Die gemäß §§ 146, 147 VwGO zulässige Beschwerde des Antragstellers ist begründet, soweit die Wiederherstellung der aufschiebenden Wirkung der Widersprüche gegen das Nutzungsverbot bezüglich der Räume im 1. bis 5. Obergeschoß beantragt wird.
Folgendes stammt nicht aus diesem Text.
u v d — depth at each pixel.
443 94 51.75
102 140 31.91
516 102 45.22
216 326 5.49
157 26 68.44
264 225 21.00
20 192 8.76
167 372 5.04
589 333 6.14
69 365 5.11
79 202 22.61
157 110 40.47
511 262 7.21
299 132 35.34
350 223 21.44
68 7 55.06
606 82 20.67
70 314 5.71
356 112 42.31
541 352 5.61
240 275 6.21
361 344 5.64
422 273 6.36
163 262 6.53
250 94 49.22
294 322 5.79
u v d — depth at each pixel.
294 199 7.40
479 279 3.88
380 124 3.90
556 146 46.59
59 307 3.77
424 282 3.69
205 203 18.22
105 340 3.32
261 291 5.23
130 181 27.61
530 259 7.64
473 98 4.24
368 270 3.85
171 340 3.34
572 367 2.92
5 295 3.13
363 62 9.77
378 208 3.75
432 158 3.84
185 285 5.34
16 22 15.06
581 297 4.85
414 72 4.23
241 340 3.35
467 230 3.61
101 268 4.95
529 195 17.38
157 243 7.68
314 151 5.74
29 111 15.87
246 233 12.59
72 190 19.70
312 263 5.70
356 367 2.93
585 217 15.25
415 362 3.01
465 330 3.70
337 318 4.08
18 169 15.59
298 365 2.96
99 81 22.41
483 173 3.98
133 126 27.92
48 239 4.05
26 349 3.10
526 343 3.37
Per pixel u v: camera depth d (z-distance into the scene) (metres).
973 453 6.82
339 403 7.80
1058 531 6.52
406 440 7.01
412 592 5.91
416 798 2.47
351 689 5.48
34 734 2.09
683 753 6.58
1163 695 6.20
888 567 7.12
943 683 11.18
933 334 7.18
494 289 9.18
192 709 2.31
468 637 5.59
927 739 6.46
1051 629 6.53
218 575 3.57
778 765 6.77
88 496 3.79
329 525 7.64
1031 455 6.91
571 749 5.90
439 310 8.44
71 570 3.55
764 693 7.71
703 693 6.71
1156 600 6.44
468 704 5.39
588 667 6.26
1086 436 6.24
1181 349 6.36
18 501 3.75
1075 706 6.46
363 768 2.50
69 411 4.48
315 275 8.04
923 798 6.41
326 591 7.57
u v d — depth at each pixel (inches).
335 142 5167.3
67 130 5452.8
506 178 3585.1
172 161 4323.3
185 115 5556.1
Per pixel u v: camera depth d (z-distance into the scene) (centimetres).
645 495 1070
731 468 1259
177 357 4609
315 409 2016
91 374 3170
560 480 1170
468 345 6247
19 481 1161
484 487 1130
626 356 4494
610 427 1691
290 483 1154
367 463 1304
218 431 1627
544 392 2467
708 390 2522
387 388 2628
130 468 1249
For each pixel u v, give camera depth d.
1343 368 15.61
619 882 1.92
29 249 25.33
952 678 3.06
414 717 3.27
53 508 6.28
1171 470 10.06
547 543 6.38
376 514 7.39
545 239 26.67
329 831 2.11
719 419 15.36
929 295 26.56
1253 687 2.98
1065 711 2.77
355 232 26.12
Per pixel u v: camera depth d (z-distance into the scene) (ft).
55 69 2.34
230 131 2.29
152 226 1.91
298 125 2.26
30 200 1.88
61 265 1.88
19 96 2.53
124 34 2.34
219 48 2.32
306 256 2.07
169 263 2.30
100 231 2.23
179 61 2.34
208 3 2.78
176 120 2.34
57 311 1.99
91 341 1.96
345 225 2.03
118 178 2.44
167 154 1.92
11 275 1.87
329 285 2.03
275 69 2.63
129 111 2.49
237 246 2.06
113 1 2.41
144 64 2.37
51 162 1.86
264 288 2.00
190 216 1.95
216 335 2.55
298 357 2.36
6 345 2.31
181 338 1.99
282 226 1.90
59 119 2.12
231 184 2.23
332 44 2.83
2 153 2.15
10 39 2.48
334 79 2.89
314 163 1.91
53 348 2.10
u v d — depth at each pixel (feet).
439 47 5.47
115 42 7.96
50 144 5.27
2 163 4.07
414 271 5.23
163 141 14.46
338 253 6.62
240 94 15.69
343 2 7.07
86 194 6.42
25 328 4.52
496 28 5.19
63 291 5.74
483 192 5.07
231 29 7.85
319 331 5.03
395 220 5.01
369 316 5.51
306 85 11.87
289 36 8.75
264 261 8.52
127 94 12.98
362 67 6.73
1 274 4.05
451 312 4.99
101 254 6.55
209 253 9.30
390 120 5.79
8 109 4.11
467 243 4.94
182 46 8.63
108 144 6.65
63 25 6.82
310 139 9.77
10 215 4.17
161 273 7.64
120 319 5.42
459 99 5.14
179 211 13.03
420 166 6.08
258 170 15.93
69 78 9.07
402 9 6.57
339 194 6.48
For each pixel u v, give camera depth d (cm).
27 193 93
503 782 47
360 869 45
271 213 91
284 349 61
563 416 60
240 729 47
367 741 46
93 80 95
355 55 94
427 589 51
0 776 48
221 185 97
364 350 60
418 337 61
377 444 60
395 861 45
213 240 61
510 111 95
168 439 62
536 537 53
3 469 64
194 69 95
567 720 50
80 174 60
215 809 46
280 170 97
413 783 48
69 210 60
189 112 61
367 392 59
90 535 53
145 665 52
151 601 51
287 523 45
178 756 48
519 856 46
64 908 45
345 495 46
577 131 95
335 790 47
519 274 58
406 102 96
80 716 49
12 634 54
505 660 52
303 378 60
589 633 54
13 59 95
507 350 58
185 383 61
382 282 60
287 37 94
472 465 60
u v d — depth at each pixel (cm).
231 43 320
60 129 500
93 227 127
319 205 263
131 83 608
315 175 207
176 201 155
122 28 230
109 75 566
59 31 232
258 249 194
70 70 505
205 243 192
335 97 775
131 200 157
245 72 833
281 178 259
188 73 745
Soweit sich die Beschwerde gegen die Ablehnung der Anordnung der aufschiebenden Wirkung der Widersprüche gegen die in den angefochtenen Verfügungen enthaltenen Versiegelungsandrohungen richtet, ist die Beschwerde unbegründet. Aus dem in der Beschwerdeschrift vom 13.07.1993 enthaltenen Antrag, mit dem ausdrücklich neben der Wiederherstellung der aufschiebenden Wirkung auch die Anordnung der aufschiebenden Wirkung der Widersprüche begehrt wird, ergibt sich, daß der Antragsteller auch im Beschwerdeverfahren sein vorläufiges Rechtsschutzbegehren gegen die Vollstreckungsandrohungen weiter verfolgt. Das Verwaltungsgericht hat dieses Begehren jedoch zu Recht wegen fehlenden Rechtsschutzbedürfnisses als unzulässig abgelehnt, da die Antragsgegnerin die in den angefochtenen Verfügungen enthaltenen Zwangsmittelandrohungen bereits zum Zeitpunkt der erstinstanzlichen Entscheidung aufgehoben hatte.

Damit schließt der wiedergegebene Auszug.